Mais La Cité-Limoilou, c’est le centre-ville. Y’a quelque chose dans les mentalités et la mixité qui font que j’ai moins été exposée à ça, ayant grandi là. »
Cette liberté sereine floute les ombres. Fige les lumières sur les objets, dans les fenêtres, sur ses mains qui se joignent.
« Ça va faire trois ans qu’on est ensemble, Camille et moi.
On est vraiment fusionnelles.
Pis on dirait que c’est pire depuis qu’on habite dans le même appartement.
C’est ma meilleure amie, faque on a ben du fun.
En ce moment, on fait du télétravail dans deux pièces différentes.
Pis on s’appelle en faisant semblant de prendre rendez-vous pour venir se voir! »
Corinne sourit.
« J’pense que pour nous deux, c’est une des premières fois où on peut être aussi authentiques. »

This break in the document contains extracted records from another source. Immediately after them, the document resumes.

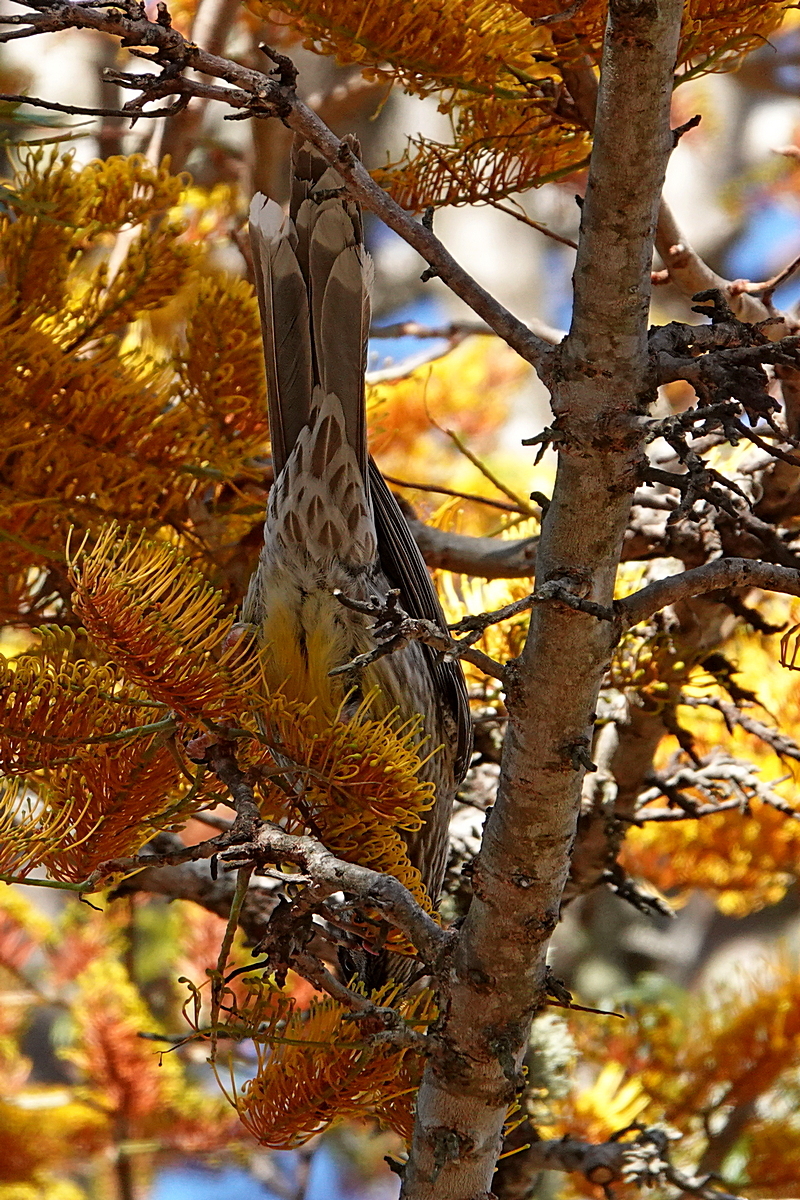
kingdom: Animalia
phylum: Chordata
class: Aves
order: Passeriformes
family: Meliphagidae
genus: Anthochaera
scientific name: Anthochaera carunculata
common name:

« Parfois, je prends la mesure de notre amitié par la place qu'y tient le silence. Ne rien dire, ne rien faire, seulement être ensemble. »
- Martine Delvaux, C’est quand le bonheur?
« Je pense que l’amour occupe une grande place dans ma vie.
C’est cucul un peu, mais ce sont mes ami.e.s qui prennent une bonne partie de cet espace.
C’est ce qui fait que je me sens bien. »
Corinne retrouve autour d’elle différents types d’amour qui se complètent. Surtout, qui s’inscrivent dans son quotidien par des gestes simples, mais précieux.
« Avec Camille, ce sont de petites attentions.
Mettons que j’suis en train de me faire à déjeuner, j’vais me retourner pis elle va avoir sorti mon assiette.
Y’a toujours quelque chose qui fait que je sais qu’elle pense à moi.
Mes ami.e.s sont un peu aussi comme de la famille.
On peut juste écouter un film pis ça fait notre soirée.
Ou mettons on soupe ensemble pis après on fait la vaisselle. »
« L’importance de la proximité. »
Cette manière simple, mais profonde d’aimer s’inspire de sa vie familiale, où l’importance de l’intimité se marie aux moments de tendresse.
« On est vraiment proches.
Pourtant mes parents ont jamais vécu ensemble. Y’ont toujours été en couple, mais y’ont jamais habité ensemble. Y possèdent comme un duplex. Ma mère avait les deux étages du haut, mon père les deux étages du bas.
Pis j’me souviens que ça arrivait souvent que ma mère vienne nous réveiller mon frère ou moi, on allait se coucher dans le lit de la personne pas encore réveillée pis on faisait juste parler.
On était juste bien ensemble. »
L’éclairage orangé d’un lever de soleil à travers les rideaux.
Dans le matin, Corinne et Camille, sa mère, un ami, une table, un café, impossible de le deviner sur la photo, mais on devine des rires.
Rien de parfait, mais quelque chose de facile.
Du plaisir. Partagé.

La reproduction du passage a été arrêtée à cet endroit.